A Retinopatia Diabética é a principal causa de cegueira em adultos em idade produtiva no Brasil. É uma complicação do diabetes mellitus que afeta os vasos sanguíneos da retina — a camada sensível à luz no fundo do olho — comprometendo progressivamente a visão.
O risco aumenta quanto maior for o tempo de convivência com o diabetes e quanto menos controlada for a glicemia. Após 20 anos de diabetes, mais de 90% dos pacientes com diabetes tipo 1 e cerca de 60% dos tipo 2 apresentam algum grau de retinopatia.
Quais os sintomas?
Nas fases iniciais, a retinopatia diabética é completamente assintomática — daí a importância do acompanhamento oftalmológico regular mesmo sem queixas. Com a progressão da doença, podem aparecer:
- Manchas ou pontos escuros flutuando no campo visual
- Visão turva ou embaçada
- Dificuldade para enxergar à noite
- Perda súbita de visão (em casos de hemorragia vítrea)
- Visão central comprometida (edema macular)
Como a doença progride?
Retinopatia Diabética Não-Proliferativa (RDNP)

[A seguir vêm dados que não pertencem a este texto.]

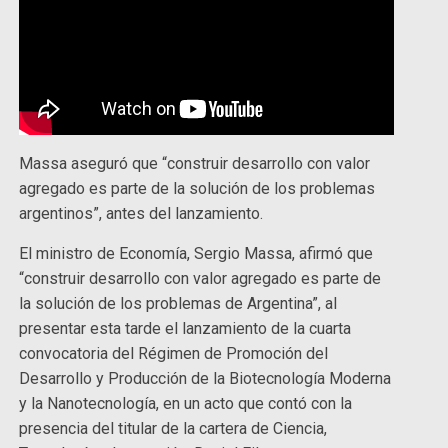
Massa aseguró que “construir desarrollo con valor
agregado es parte de la solución de los problemas
argentinos”, antes del lanzamiento.
El ministro de Economía, Sergio Massa, afirmó que
“construir desarrollo con valor agregado es parte de
la solución de los problemas de Argentina”, al
presentar esta tarde el lanzamiento de la cuarta
convocatoria del Régimen de Promoción del
Desarrollo y Producción de la Biotecnología Moderna
y la Nanotecnología, en un acto que contó con la
presencia del titular de la cartera de Ciencia,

Fase inicial. Os vasos da retina começam a vazar (microaneurismas, hemorragias puntiformes, exsudatos). Pode ser leve, moderada ou grave. O controle rigoroso do diabetes é fundamental para evitar a progressão.
Retinopatia Diabética Proliferativa (RDP)
Fase avançada. O organismo tenta compensar a falta de oxigênio criando novos vasos anormais (neovascularização). Esses vasos são frágeis e podem sangrar, causando hemorragia vítrea, descolamento de retina tracional e cegueira.
Edema Macular Diabético (EMD)
Pode ocorrer em qualquer fase. É o acúmulo de fluido na mácula — área central da retina responsável pela visão de detalhe — e é a causa mais comum de perda visual no diabético.
Como é feito o diagnóstico?
Mapeamento de retina (fundoscopia)
Exame de fundo de olho com pupila dilatada, realizado pelo oftalmologista. Permite visualizar diretamente os vasos e estruturas da retina.
Retinografia
Fotografia colorida da retina que documenta e permite comparar as alterações ao longo do tempo. Fundamental para o acompanhamento.
OCT (Tomografia de Coerência Óptica)
Exame de alta precisão que detecta edema macular com sensibilidade superior ao exame clínico, essencial para decisão e acompanhamento do tratamento.
Angiofluoresceinografia / Angio-OCT
Mapeia a circulação retiniana e identifica áreas de isquemia e neovascularização. A Angio-OCT (sem contraste) está disponível no Instituto Kamei.
Como é feito o tratamento?
Controle sistêmico rigoroso
O pilar do tratamento é o controle da glicemia, pressão arterial e colesterol. Reduzir a hemoglobina glicada (HbA1c) pode estabilizar ou até reverter fases iniciais da doença.
Injeção intravítrea (anti-VEGF)
Medicamentos como ranibizumabe, bevacizumabe ou aflibercept são injetados dentro do olho para bloquear o fator de crescimento vascular, reduzindo o edema macular e inibindo a neovascularização. É o tratamento de escolha para o edema macular diabético.
Fotocoagulação a laser
Laser aplicado à retina para tratar áreas isquêmicas e evitar a progressão para retinopatia proliferativa. Na fase avançada, pode ser aplicado em toda a periferia retiniana (panfotocoagulação).
Vitrectomia
Cirurgia indicada nos casos de hemorragia vítrea persistente ou descolamento de retina tracional. Retira o gel vítreo opacificado e trata as trações sobre a retina.
Consultas oftalmológicas anuais são obrigatórias para todo diabético. O diagnóstico precoce é a única forma de preservar a visão — quando os sintomas aparecem, frequentemente já há dano significativo.